*Requirement 1*. In the records, reproduce the stretch from the line containing "When an Enforcer" through the line containing "### Palanite Ranger (Crew)", swapping "Enforcer" for "Arbitrator" and keeping everything else unchanged.

# Pendulum craziness (LOGS)

1. Dec 7, 2009

### tinkeringone

Not sure, but apparently somebody threw some LOGS in my pendulum. HELP!

Trying to create a spreadsheet for calculating the friction coefficients in the pendulums I've been making. Here's the problem I just can't figure out.

μβ = ln (1+Z) − ln (1−Z)

where
Z = Δθ(L/d)
Δθ = 0.50 degrees
L = 1 meter
d = 18 mm, i.e. .018 meters
Z = 27.7777

I'm thinking that I already know that μβ = .34, but I can't figure out how to get Excel to calculate that right side of the formula, i.e. "ln (1−Z)", because 1-Z creates a negative value. So it's like you have to create some kind of imaginary number or something like Euler's?

Can anybody tell me how I can get Excel to calculate this, so I can enter my other pendulums into it?

Records in a dataset:
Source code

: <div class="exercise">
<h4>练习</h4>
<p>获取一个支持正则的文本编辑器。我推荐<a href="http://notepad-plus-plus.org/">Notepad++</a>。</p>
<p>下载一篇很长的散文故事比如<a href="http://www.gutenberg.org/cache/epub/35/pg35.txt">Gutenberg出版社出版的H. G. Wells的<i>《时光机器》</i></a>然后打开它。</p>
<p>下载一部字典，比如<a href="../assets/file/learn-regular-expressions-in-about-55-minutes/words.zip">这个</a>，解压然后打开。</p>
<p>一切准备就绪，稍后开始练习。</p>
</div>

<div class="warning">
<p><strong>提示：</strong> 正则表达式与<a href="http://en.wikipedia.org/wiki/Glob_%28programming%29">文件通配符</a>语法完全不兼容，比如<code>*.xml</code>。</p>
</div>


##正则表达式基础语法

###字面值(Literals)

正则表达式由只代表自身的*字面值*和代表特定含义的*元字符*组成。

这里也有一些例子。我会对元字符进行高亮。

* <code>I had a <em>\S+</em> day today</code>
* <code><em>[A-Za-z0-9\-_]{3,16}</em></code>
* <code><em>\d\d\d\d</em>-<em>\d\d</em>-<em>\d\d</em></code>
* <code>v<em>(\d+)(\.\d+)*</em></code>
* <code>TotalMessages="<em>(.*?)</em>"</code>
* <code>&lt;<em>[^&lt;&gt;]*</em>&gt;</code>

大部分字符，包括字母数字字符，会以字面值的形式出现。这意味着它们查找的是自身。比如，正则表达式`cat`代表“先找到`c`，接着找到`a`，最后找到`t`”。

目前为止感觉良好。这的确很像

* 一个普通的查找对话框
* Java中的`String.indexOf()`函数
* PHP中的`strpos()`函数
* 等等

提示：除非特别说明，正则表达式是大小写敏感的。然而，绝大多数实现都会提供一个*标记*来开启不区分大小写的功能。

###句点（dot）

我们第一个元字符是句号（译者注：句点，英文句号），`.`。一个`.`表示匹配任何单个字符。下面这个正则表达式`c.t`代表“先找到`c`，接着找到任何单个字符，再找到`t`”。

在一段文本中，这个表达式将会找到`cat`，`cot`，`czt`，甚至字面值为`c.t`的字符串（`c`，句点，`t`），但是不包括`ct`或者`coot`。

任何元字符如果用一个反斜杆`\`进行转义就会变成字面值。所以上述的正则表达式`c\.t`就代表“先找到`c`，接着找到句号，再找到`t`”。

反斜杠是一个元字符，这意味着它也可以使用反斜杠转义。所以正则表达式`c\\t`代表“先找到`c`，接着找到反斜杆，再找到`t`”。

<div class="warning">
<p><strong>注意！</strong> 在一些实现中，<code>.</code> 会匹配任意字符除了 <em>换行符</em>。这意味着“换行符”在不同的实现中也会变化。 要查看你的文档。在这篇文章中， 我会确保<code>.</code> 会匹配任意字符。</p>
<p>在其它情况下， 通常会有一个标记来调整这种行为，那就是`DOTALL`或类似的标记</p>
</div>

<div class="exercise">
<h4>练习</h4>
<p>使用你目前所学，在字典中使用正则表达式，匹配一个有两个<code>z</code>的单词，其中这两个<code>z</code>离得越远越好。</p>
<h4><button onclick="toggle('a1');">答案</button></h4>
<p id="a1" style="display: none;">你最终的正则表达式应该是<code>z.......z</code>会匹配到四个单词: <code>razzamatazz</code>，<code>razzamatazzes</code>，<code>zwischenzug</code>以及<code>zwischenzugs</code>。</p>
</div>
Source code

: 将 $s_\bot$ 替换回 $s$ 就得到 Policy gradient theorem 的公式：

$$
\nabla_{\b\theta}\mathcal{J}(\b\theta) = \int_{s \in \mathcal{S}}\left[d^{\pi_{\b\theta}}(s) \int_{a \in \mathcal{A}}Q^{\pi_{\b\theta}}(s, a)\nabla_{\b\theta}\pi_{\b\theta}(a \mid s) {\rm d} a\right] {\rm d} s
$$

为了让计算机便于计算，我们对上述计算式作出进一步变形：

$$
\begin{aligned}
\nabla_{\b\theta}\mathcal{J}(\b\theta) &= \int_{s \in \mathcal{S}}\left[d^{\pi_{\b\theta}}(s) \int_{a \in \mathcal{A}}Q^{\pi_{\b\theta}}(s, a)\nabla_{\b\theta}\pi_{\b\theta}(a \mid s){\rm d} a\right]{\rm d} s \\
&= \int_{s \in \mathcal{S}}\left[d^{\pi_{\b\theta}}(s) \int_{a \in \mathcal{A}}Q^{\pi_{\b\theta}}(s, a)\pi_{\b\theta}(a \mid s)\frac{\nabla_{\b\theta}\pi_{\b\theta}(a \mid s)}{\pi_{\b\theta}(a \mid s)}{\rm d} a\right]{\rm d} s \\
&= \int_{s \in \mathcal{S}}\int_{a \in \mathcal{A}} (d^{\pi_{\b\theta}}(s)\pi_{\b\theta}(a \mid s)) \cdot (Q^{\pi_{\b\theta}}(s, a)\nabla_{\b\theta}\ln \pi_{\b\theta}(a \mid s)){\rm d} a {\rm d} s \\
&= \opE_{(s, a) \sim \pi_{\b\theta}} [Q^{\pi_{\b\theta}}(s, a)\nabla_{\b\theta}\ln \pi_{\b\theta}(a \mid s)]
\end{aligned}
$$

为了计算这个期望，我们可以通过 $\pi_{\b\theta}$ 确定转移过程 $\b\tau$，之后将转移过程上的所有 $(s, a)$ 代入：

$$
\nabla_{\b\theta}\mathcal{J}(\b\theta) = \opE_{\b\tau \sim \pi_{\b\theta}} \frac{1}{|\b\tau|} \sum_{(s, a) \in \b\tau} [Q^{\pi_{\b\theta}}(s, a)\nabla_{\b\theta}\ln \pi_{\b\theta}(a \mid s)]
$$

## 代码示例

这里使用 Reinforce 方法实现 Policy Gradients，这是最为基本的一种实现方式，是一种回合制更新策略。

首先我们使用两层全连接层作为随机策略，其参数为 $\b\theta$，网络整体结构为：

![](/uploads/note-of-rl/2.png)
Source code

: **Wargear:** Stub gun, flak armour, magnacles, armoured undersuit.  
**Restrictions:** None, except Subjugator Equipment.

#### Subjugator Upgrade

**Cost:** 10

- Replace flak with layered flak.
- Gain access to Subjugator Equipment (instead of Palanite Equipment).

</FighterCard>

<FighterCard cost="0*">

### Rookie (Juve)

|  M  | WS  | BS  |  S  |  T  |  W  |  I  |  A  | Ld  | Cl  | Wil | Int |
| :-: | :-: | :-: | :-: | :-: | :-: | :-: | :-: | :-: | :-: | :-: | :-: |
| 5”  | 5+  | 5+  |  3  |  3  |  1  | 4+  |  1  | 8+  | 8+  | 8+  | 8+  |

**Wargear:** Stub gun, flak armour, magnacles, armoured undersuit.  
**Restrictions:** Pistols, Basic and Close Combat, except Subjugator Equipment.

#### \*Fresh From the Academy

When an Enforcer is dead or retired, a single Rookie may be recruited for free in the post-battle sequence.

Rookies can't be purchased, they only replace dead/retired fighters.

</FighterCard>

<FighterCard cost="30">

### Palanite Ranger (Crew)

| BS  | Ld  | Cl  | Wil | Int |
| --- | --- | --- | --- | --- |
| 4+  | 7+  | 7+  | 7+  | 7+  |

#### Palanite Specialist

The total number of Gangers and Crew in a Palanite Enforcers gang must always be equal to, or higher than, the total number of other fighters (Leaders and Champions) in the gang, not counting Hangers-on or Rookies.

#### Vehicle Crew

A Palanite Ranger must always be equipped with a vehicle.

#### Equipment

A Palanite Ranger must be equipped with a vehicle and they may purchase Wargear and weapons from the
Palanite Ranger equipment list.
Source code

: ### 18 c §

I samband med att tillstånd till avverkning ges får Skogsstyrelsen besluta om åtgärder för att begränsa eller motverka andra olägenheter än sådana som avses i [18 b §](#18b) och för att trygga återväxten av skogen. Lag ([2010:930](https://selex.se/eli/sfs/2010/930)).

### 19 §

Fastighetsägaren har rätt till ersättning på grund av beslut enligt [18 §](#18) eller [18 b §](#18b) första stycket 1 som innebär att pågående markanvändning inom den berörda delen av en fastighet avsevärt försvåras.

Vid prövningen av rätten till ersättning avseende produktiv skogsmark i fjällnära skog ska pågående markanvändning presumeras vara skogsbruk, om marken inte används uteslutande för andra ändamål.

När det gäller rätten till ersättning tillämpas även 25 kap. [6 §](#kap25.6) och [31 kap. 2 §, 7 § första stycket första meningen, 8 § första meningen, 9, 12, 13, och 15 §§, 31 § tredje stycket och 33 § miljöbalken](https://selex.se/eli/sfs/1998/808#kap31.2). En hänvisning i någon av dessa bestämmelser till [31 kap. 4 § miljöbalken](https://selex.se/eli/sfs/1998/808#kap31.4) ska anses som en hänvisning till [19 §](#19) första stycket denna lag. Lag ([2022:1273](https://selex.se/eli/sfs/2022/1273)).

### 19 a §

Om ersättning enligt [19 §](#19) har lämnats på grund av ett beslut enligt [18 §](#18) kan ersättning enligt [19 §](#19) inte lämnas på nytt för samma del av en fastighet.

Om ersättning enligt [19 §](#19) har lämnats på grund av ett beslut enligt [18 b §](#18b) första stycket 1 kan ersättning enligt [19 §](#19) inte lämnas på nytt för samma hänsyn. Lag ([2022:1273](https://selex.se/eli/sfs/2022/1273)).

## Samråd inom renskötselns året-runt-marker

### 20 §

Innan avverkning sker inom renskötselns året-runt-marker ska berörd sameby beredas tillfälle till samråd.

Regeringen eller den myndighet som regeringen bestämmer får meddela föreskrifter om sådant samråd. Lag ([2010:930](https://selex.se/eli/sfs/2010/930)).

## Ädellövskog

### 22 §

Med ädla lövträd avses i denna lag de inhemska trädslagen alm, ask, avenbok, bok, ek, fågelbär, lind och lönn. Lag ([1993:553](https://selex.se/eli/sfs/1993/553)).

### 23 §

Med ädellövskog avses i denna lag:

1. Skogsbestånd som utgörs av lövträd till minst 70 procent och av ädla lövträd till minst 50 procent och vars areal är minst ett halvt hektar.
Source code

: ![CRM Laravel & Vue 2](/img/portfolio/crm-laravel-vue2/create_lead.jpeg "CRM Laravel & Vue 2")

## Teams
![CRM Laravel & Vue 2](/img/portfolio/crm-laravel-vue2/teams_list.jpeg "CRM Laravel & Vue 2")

*Requirement 2*. Echo the entire pendulum thread word for word.

*Task output 1*.
When an Arbitrator is dead or retired, a single Rookie may be recruited for free in the post-battle sequence.

Rookies can't be purchased, they only replace dead/retired fighters.

</FighterCard>

<FighterCard cost="30">

### Palanite Ranger (Crew)

*Task output 2*.
# Pendulum craziness (LOGS)

1. Dec 7, 2009

### tinkeringone

Not sure, but apparently somebody threw some LOGS in my pendulum. HELP!

Trying to create a spreadsheet for calculating the friction coefficients in the pendulums I've been making. Here's the problem I just can't figure out.

μβ = ln (1+Z) − ln (1−Z)

where
Z = Δθ(L/d)
Δθ = 0.50 degrees
L = 1 meter
d = 18 mm, i.e. .018 meters
Z = 27.7777

I'm thinking that I already know that μβ = .34, but I can't figure out how to get Excel to calculate that right side of the formula, i.e. "ln (1−Z)", because 1-Z creates a negative value. So it's like you have to create some kind of imaginary number or something like Euler's?

Can anybody tell me how I can get Excel to calculate this, so I can enter my other pendulums into it?